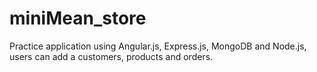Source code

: # miniMean_store
Practice application using Angular.js, Express.js, MongoDB and Node.js, users can add a customers, products and orders.
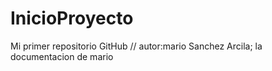 # InicioProyecto
Mi primer repositorio GitHub
//
autor:mario Sanchez Arcila;
la documentacion de mario


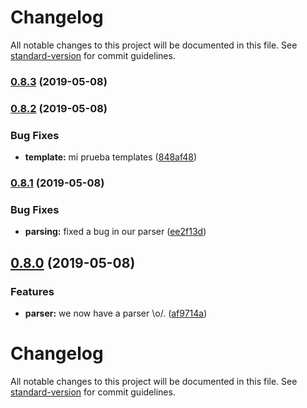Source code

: # Changelog

All notable changes to this project will be documented in this file. See [standard-version](https://github.com/conventional-changelog/standard-version) for commit guidelines.

### [0.8.3](https://github.com/ivanntis/pulse/compare/v0.8.2...v0.8.3) (2019-05-08)



### [0.8.2](https://github.com/ivanntis/pulse/compare/v0.8.1...v0.8.2) (2019-05-08)


### Bug Fixes

* **template:** mi prueba templates ([848af48](https://github.com/ivanntis/pulse/commit/848af48))



### [0.8.1](https://github.com/ivanntis/pulse/compare/v0.8.0...v0.8.1) (2019-05-08)


### Bug Fixes

* **parsing:** fixed a bug in our parser ([ee2f13d](https://github.com/ivanntis/pulse/commit/ee2f13d))



## [0.8.0](https://github.com/ivanntis/pulse/compare/v0.7.0...v0.8.0) (2019-05-08)


### Features

* **parser:** we now have a parser \o/. ([af9714a](https://github.com/ivanntis/pulse/commit/af9714a))



# Changelog

All notable changes to this project will be documented in this file. See [standard-version](https://github.com/conventional-changelog/standard-version) for commit guidelines.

=-=-=

EXERCISE INSTRUCTIONS —
Give back all of the data exactly, but not the pictures.

REPLY —
Source code

: # miniMean_store
Practice application using Angular.js, Express.js, MongoDB and Node.js, users can add a customers, products and orders.
 # InicioProyecto
Mi primer repositorio GitHub
//
autor:mario Sanchez Arcila;
la documentacion de mario


Source code

: # Changelog

All notable changes to this project will be documented in this file. See [standard-version](https://github.com/conventional-changelog/standard-version) for commit guidelines.

### [0.8.3](https://github.com/ivanntis/pulse/compare/v0.8.2...v0.8.3) (2019-05-08)



### [0.8.2](https://github.com/ivanntis/pulse/compare/v0.8.1...v0.8.2) (2019-05-08)


### Bug Fixes

* **template:** mi prueba templates ([848af48](https://github.com/ivanntis/pulse/commit/848af48))



### [0.8.1](https://github.com/ivanntis/pulse/compare/v0.8.0...v0.8.1) (2019-05-08)


### Bug Fixes

* **parsing:** fixed a bug in our parser ([ee2f13d](https://github.com/ivanntis/pulse/commit/ee2f13d))



## [0.8.0](https://github.com/ivanntis/pulse/compare/v0.7.0...v0.8.0) (2019-05-08)


### Features

* **parser:** we now have a parser \o/. ([af9714a](https://github.com/ivanntis/pulse/commit/af9714a))



# Changelog

All notable changes to this project will be documented in this file. See [standard-version](https://github.com/conventional-changelog/standard-version) for commit guidelines.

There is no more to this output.